Request A - For each statement below, state yes or no according to the text on Laplace, and quote the words of the text that decide it. (i) Laplace was elected to the Académie des Sciences at the age of 24. (ii) Laplace meant his treatment of the sunrise question as a serious attempt to estimate whether the sun will rise. (iii) The sixth principle is the one that has caused the most controversy since its publication.

## BEGIN Text excerpt

Believe it or not, this question was given consideration by one of mathematics’ all-time greats Pierre-Simon Laplace in his pioneering work of 1814, “Essai philosophique sur les probabilités”.
Fundamentally, Laplace’s treatment of the question was intended to illustrate a more general concept. It was not a serious attempt to estimate whether the sun will, in fact, rise.
In his essay, Laplace describes a framework for probabilistic reasoning that today we recognise as Bayesian.
The Bayesian approach forms a keystone in many modern machine learning algorithms. But the computational power required to make use of these methods has only been available since the latter half of the 20th Century.
(So far, it appears current state-of-the-art AI is keeping quiet on the issue of tomorrow’s sunrise.)
Laplace’s ideas are still relevant today, despite being developed more than two centuries ago. This article will review some of these ideas, and show how they are used in modern applications, perhaps envisaged by Laplace’s contemporaries.
Pierre-Simon Laplace
Born in the small Normandy commune of Beaumont-en-Auge in 1749, Pierre-Simon Laplace was initially marked out to become a theologian.
However, while studying at the University of Caen, he discovered a brilliant aptitude for mathematics. He transferred to Paris, where he impressed the great mathematician and physicist Jean le Rond d’Alembert.
At the age of 24, Laplace was elected to the prestigious Académie des Sciences.
Laplace was an astonishingly prolific scientist and mathematician. Amongst his many contributions, his work on probability, planetary motion, and mathematical physics stand out. He counted figures such as Antoine Lavoisier, Jean d’Alembert, Siméon Poisson, and even Napoleon Bonaparte, as his collaborators, advisers, and students.
Laplace’s “Essai philosophique sur les probabilités” was based upon a lecture he delivered in 1795. It provided a general overview of ideas contained within his work “Théorie analytique des probabilités”, published two years earlier in 1812.
In “Essai philosophique”, Laplace provides ten principles of probability. The first few cover basic definitions, and how to calculate probabilities relating to independent and dependent events.
Principles eight, nine, and ten concern the application of probability to what we might describe today as cost-benefit analysis.
The sixth is an important generalization of Thomas Bayes’ eponymous theorem of 1763.
It states that, for a given event, the likelihood of each possible cause is found by multiplying the prior probability of that cause by a fraction.
This fraction is the probability of the event arising from that particular cause, divided by the probability of the event occurring by any cause.
This theorem’s influence within machine learning cannot be overstated.
The seventh principle is the one that has caused the most controversy since its publication. However, the actual wording is innocuous enough.
Rather, it is Laplace’s choice of discussing the probability of the sun rising the next day by way of illustrative example that has in turn drawn derision and objection over the following two centuries.

## END Text excerpt
## BEGIN Data excerpts

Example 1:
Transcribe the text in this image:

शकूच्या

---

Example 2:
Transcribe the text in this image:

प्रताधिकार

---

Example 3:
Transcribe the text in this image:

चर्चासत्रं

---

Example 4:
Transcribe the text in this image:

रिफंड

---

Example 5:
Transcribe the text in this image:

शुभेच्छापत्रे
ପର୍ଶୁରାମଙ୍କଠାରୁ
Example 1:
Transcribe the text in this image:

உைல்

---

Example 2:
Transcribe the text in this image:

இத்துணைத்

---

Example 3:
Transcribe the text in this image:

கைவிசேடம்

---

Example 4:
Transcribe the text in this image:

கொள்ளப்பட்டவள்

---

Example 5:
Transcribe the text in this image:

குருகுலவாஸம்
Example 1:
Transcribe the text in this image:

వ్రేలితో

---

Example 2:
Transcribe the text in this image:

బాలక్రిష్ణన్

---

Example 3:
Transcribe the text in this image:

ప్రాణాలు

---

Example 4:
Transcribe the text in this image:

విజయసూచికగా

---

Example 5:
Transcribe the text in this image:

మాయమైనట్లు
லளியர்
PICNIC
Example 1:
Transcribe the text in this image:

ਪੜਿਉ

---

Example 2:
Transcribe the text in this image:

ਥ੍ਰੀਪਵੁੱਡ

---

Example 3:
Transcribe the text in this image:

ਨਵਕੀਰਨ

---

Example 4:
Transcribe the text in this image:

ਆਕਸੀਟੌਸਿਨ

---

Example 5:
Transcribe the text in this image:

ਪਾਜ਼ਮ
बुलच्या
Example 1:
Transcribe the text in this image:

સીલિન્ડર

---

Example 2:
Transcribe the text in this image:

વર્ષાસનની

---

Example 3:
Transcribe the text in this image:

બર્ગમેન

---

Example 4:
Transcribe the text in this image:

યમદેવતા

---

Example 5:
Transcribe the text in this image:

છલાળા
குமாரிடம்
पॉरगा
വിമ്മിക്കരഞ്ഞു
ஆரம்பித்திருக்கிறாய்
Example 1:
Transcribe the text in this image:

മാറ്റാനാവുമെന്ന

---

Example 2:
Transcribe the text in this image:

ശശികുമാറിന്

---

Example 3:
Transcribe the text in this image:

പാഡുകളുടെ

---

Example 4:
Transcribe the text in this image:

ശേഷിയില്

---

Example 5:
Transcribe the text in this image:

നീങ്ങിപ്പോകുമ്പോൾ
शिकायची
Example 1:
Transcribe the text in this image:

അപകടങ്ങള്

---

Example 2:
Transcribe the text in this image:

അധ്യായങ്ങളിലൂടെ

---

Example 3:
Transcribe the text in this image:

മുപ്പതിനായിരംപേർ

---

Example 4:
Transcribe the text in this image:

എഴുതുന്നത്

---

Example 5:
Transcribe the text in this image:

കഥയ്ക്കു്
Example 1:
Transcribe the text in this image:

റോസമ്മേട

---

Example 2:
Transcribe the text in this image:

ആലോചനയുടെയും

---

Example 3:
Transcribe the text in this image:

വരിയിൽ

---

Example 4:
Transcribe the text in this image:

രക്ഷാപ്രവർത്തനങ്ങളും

## END Data excerpts

Request B - Render the rows as a numbered list, starting at their first line and ending with the line containing "ஆரம்பித்திருக்கிறாய்". Leave out blank lines.

Output A -
(i) Yes: "At the age of 24, Laplace was elected to the prestigious Académie des Sciences."
(ii) No: "It was not a serious attempt to estimate whether the sun will, in fact, rise."
(iii) No: "The seventh principle is the one that has caused the most controversy since its publication."

Output B -
1. Example 1:
2. Transcribe the text in this image:
3. शकूच्या
4. ---
5. Example 2:
6. Transcribe the text in this image:
7. प्रताधिकार
8. ---
9. Example 3:
10. Transcribe the text in this image:
11. चर्चासत्रं
12. ---
13. Example 4:
14. Transcribe the text in this image:
15. रिफंड
16. ---
17. Example 5:
18. Transcribe the text in this image:
19. शुभेच्छापत्रे
20. ପର୍ଶୁରାମଙ୍କଠାରୁ
21. Example 1:
22. Transcribe the text in this image:
23. உைல்
24. ---
25. Example 2:
26. Transcribe the text in this image:
27. இத்துணைத்
28. ---
29. Example 3:
30. Transcribe the text in this image:
31. கைவிசேடம்
32. ---
33. Example 4:
34. Transcribe the text in this image:
35. கொள்ளப்பட்டவள்
36. ---
37. Example 5:
38. Transcribe the text in this image:
39. குருகுலவாஸம்
40. Example 1:
41. Transcribe the text in this image:
42. వ్రేలితో
43. ---
44. Example 2:
45. Transcribe the text in this image:
46. బాలక్రిష్ణన్
47. ---
48. Example 3:
49. Transcribe the text in this image:
50. ప్రాణాలు
51. ---
52. Example 4:
53. Transcribe the text in this image:
54. విజయసూచికగా
55. ---
56. Example 5:
57. Transcribe the text in this image:
58. మాయమైనట్లు
59. லளியர்
60. PICNIC
61. Example 1:
62. Transcribe the text in this image:
63. ਪੜਿਉ
64. ---
65. Example 2:
66. Transcribe the text in this image:
67. ਥ੍ਰੀਪਵੁੱਡ
68. ---
69. Example 3:
70. Transcribe the text in this image:
71. ਨਵਕੀਰਨ
72. ---
73. Example 4:
74. Transcribe the text in this image:
75. ਆਕਸੀਟੌਸਿਨ
76. ---
77. Example 5:
78. Transcribe the text in this image:
79. ਪਾਜ਼ਮ
80. बुलच्या
81. Example 1:
82. Transcribe the text in this image:
83. સીલિન્ડર
84. ---
85. Example 2:
86. Transcribe the text in this image:
87. વર્ષાસનની
88. ---
89. Example 3:
90. Transcribe the text in this image:
91. બર્ગમેન
92. ---
93. Example 4:
94. Transcribe the text in this image:
95. યમદેવતા
96. ---
97. Example 5:
98. Transcribe the text in this image:
99. છલાળા
100. குமாரிடம்
101. पॉरगा
102. വിമ്മിക്കരഞ്ഞു
103. ஆரம்பித்திருக்கிறாய்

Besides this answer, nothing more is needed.